__What you will do__. Carry on writing the passage on the reliability of damaged cable structures under random excitation, beginning right after its final sentence.

__Selected passage__.
------------------------------

A comparative analysis between GRBFNN and SORM in Figure 11 reveals the time-dependent behavior of failure probability under different parameter settings. Parameters η and δ mainly influence its growth magnitude, while α affects the critical transition point due to its positional sensitivity. GRBFNN closely matches SORM results in most cases and demonstrates higher accuracy in strongly nonlinear regimes, offering valuable theoretical support for damage-tolerant design. However, it is important to note that the current modeling framework assumes time-invariant system parameters and stationary Gaussian excitation. While this assumption is suitable for steady-state reliability analysis, it does not capture time-dependent behaviors such as evolving damage, stiffness degradation, or non-stationary inputs.

5. Conclusions

This study proposed an integrated framework that combines nonlinear stochastic vibration analysis with reliability evaluation to systematically investigate the dynamic behavior and failure probability of damaged cable structures under random excitations. The main findings and contributions are summarized as follows:
  • Static Modeling and Validation: A static mathematical model incorporating damage parameters was developed, and the analytical solution for cable sag was derived. Using the Pearl River Huangpu Bridge as a case study, the accuracy of the analytical solution was validated by the finite difference method (FDM). The relative errors remained below 5% across the entire span, demonstrating the model’s reliability and practical applicability.

------------------------------

__Data excerpts__.

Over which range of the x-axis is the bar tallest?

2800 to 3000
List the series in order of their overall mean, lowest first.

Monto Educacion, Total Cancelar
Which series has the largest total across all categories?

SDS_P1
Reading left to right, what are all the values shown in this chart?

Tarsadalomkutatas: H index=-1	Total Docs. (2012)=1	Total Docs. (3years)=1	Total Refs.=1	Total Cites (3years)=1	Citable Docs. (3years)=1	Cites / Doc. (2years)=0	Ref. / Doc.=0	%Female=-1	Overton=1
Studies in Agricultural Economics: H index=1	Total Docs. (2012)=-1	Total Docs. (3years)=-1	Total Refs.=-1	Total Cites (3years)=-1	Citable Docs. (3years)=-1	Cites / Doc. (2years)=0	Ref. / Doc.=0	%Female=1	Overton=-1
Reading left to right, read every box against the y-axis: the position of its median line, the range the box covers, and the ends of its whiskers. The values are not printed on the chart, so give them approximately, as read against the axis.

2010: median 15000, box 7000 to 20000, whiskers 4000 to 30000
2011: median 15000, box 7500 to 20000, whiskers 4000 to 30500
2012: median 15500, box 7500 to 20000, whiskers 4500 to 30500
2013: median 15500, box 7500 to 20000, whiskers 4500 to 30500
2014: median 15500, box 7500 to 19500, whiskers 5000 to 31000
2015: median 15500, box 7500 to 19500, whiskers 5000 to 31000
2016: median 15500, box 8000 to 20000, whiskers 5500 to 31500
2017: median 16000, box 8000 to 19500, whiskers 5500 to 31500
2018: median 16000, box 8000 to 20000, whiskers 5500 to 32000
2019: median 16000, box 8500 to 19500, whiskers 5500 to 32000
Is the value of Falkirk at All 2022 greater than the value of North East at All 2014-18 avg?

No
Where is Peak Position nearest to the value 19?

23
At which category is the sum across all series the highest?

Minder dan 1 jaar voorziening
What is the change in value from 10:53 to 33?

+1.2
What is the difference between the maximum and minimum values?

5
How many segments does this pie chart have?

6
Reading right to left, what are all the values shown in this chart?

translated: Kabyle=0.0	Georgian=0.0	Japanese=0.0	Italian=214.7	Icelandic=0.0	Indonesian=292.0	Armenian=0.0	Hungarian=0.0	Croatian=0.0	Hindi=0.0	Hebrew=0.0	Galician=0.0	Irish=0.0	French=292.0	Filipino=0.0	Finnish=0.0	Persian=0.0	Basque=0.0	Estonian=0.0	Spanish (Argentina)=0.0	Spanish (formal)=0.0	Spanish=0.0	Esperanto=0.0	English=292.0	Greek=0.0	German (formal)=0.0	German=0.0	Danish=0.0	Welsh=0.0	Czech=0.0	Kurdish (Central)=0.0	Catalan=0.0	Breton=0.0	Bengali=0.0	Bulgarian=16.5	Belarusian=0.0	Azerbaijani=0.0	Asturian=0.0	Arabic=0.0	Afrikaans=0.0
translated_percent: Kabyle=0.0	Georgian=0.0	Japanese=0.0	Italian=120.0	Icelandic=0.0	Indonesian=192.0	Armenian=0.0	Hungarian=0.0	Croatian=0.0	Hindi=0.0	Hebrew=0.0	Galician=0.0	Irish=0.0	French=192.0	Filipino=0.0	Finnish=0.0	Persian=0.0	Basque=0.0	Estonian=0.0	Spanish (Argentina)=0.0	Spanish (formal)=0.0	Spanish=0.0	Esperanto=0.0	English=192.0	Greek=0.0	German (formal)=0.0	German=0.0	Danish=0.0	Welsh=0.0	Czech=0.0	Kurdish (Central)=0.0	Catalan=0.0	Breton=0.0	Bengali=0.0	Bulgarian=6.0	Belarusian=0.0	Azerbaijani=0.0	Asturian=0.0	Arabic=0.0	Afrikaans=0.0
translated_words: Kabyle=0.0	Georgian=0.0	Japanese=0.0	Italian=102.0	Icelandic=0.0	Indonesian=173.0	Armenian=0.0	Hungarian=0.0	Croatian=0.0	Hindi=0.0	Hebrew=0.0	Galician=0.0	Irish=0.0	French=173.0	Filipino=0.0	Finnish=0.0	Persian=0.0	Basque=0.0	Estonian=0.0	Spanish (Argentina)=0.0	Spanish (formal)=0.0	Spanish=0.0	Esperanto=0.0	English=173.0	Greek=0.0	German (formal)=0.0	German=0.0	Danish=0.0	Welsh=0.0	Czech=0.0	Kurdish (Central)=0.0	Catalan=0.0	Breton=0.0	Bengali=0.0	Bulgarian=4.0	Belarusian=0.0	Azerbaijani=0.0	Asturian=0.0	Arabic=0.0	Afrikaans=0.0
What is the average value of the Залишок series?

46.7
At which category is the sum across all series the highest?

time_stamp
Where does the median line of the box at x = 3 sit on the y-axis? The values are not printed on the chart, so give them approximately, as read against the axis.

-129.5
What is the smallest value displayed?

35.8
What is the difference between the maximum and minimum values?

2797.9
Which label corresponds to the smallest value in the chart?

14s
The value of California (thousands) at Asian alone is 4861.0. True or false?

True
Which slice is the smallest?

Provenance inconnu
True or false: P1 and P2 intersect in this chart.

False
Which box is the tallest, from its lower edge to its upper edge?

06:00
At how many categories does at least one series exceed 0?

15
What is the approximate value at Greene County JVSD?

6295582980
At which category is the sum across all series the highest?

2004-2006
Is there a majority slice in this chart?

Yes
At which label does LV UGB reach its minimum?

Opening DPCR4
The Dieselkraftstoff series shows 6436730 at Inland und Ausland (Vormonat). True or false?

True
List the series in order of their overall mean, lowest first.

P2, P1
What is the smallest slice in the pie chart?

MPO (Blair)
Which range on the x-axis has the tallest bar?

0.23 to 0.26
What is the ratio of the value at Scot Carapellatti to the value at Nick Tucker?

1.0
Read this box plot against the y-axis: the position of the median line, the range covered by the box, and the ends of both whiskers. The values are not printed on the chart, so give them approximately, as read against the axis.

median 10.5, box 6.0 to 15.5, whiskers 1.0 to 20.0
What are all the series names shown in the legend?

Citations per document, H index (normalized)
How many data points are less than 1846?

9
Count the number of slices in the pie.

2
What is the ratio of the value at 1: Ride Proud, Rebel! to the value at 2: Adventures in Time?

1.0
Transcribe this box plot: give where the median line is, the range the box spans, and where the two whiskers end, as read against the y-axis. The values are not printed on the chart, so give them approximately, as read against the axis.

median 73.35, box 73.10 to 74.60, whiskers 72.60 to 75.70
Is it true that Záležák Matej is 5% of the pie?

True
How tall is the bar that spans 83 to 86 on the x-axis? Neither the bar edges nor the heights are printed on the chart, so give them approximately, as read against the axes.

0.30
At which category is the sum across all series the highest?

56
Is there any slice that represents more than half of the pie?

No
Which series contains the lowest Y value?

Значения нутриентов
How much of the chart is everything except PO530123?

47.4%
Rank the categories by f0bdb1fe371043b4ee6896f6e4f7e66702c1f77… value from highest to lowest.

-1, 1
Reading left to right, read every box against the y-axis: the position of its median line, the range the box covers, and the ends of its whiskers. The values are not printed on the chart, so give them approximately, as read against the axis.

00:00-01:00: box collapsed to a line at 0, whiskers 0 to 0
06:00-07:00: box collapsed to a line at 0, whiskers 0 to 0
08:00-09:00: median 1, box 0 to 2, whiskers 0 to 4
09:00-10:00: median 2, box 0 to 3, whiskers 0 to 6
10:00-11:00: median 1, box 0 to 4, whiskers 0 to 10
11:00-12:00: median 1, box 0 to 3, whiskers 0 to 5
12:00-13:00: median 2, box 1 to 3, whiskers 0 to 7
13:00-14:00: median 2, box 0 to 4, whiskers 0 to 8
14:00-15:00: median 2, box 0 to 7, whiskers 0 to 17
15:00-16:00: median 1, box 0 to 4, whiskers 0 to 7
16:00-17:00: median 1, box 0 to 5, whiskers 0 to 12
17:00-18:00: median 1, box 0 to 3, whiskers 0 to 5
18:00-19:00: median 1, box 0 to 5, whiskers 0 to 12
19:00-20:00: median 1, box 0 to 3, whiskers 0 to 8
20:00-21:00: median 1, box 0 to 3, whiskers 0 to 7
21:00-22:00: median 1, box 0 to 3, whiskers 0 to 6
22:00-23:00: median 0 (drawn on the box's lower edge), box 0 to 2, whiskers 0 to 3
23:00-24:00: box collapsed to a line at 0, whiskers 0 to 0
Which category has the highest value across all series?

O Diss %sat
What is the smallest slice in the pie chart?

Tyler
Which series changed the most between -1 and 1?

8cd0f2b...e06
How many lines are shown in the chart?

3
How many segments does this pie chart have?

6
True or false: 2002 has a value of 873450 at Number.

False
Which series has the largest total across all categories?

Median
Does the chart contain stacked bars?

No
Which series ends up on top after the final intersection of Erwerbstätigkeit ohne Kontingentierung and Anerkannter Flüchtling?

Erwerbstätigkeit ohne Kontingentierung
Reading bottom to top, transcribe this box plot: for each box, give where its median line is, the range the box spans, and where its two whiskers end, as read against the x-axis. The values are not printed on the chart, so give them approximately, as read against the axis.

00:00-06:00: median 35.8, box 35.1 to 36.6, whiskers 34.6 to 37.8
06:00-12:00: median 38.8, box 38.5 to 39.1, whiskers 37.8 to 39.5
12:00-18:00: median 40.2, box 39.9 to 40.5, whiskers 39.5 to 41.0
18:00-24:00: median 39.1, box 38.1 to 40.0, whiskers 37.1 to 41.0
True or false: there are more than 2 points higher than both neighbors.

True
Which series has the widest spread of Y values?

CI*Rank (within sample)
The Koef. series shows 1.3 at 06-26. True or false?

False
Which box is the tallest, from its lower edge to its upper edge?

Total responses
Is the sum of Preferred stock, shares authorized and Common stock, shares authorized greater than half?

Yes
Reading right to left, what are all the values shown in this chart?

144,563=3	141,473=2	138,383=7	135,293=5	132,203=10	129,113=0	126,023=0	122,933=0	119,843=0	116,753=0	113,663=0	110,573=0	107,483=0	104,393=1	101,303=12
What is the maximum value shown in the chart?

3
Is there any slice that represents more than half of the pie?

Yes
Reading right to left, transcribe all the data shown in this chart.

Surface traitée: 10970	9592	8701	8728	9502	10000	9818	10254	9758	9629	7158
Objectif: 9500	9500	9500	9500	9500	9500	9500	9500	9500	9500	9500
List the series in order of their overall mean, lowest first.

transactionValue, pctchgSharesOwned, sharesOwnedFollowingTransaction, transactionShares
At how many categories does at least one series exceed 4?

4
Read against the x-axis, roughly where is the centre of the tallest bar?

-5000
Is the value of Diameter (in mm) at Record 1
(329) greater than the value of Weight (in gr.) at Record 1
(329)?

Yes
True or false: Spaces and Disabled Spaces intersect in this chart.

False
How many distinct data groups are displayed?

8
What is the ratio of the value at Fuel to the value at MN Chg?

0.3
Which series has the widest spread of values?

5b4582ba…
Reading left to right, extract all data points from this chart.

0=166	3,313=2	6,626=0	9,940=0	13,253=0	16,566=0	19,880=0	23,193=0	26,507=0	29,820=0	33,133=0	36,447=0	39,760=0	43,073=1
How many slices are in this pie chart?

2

------------------------------

__Exercise output__.
  • Stochastic Dynamic Modeling: A coupled nonlinear stochastic dynamic model was established for in-plane and out-of-plane vibrations with Gaussian white noise excitation. Damage-induced interactions were captured, and the governing equations were reduced through Galerkin discretization, enabling efficient numerical analysis.
  • GRBFNN-Based Solution to FPK Equation: To address the challenge of solving high-dimensional, nonlinear stochastic systems, a numerical scheme based on the Gaussian Radial Basis Function Neural Network (GRBFNN) was introduced to approximate the solution of the Fokker–Planck–Kolmogorov (FPK) equation. The GRBFNN results showed excellent agreement with Monte Carlo simulations under various damage scenarios, confirming its accuracy and computational efficiency.
  • Reliability Assessment and Sensitivity Analysis: Based on the probability density functions from GRBFNN, structural reliability indices and failure probabilities were evaluated using FORM and SORM. Results indicate that damage severity (η) is the dominant factor affecting reliability, while damage extent (δ) significantly reduces structural lifespan. Damage location (α) influences failure evolution by activating higher-order modes, with the highest risk near the midspan—highlighting the need for focused monitoring in this region.
In summary, this study presents a unified theoretical framework integrating static analysis, stochastic dynamic modeling, probabilistic density approximation, and reliability evaluation. It offers a scientific basis for damage diagnosis and lifetime prediction of suspension systems, providing engineering insights into the design and maintenance of large-scale flexible structures.
Future research will aim to enhance the realism and applicability of the proposed framework by incorporating material nonlinearity, multi-physical coupling effects, and experimental validation through scaled physical models or engineering collaborations. In parallel, future efforts will focus on extending the framework to non-stationary responses, incorporating time-dependent damage evolution and environmental effects to improve practical relevance in long-term monitoring.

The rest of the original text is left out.